DNA: The molecules in the body that are naturally inherited from parents and most strongly influence the body’s characteristics, development through life, and many tendencies for behavior. We might say that the “function” of DNA is to pass characteristics from parents to children.

DNA influences the body by interacting in various ways with protein molecules, often “instructing” the way protein is used. Protein is found in every cell of the organism and used to build new cells, repair cells, or create chemicals that affect the organism’s most fundamental processes.

There are four primary substances (bases) in DNA that are organized in long sequences in the shape of strands (chains). Each individual organism’s DNA has a unique pattern of these four bases, although 99% are the same in every person. Human DNA consists of about 3 billion bases, so even a 1% difference can be significant.

DNA creates new copies of itself (replicates) when cells divide. A change in the DNA, called a mutation, can occur very rarely during the replication process.

Nearly all – about 99% – of DNA is called “junk” DNA because it does not provide any instructions (coding) for making or synthesizing proteins. Only recently have scientists figured out that “junk” DNA can be very important to regulating whether genes are turned “on” or “off”.

Gene: A segment of DNA that, as a unified segment, has a particular effect on the organism. Some genes, for example, may cause a human body to have blue eyes, while other genes may influence behavior by causing an organism to have a physical drive to run away when attacked. A single gene can have multiple influences on the body, and most characteristics are generated by a combination of genes.

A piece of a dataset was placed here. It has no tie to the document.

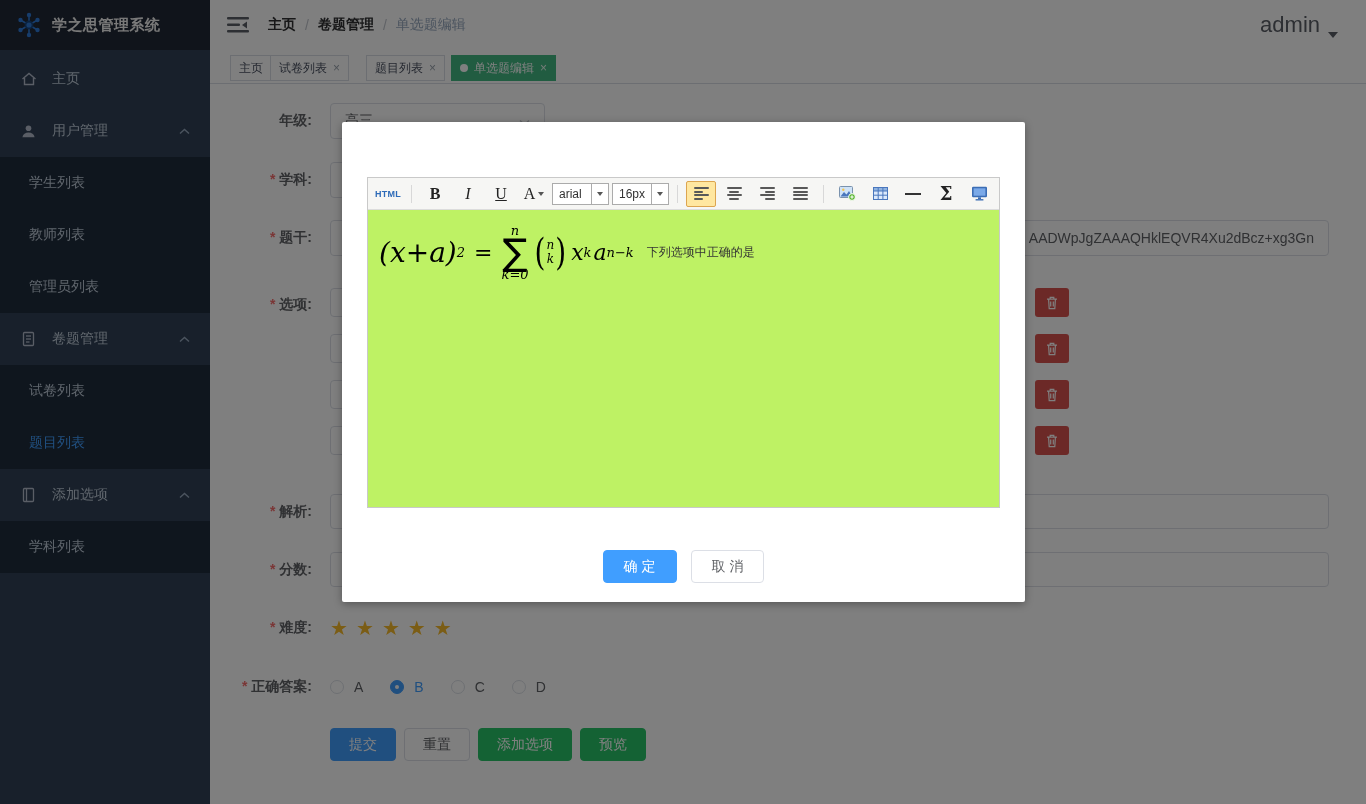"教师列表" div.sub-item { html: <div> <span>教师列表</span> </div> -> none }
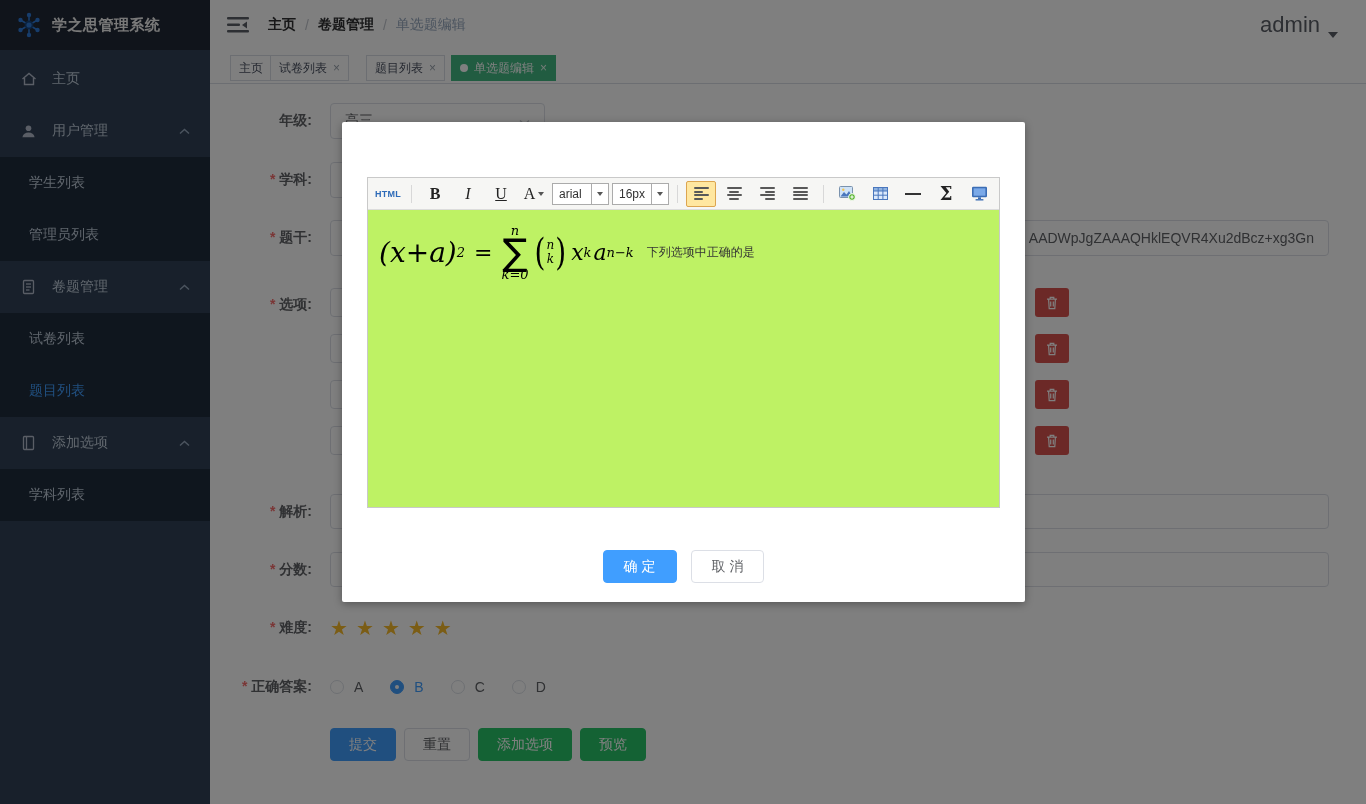"提交" div.row { gap: 8px -> 16px; left: 330px -> 342px }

A single gene may include a few hundred DNA bases up to more than 2,000,000. There may be 25,000 genes in a human being, although this is not known for certain.

Genome: The entire sequence of genes in the DNA of an individual organism. Although every individual organism has a unique genome, scientists often talk about the genome of a species, which is the type and sequence of genes that are nearly identical within all individuals of that species, as well as a description of the genes and their places within DNA that often vary among individuals.

Mitochondria: Mitochondria are structures in cells that breaks down nutrients to produce energy for the cell. They float free throughout the cell and can number in the thousands, although some cells have none. While most DNA is found in the nucleus of a cell, mitochondria have their own ribosomes and DNA. This mitochondrial DNA can be very important in causing problems (“diseases” or “abnormalities”) when the DNA mutates as it is inherited.

RNA: An acid present in the nucleus of all living cells. It carries “instructions” from DNA to control the synthesis of proteins. In some viruses, RNA rather than DNA carries the genetic information.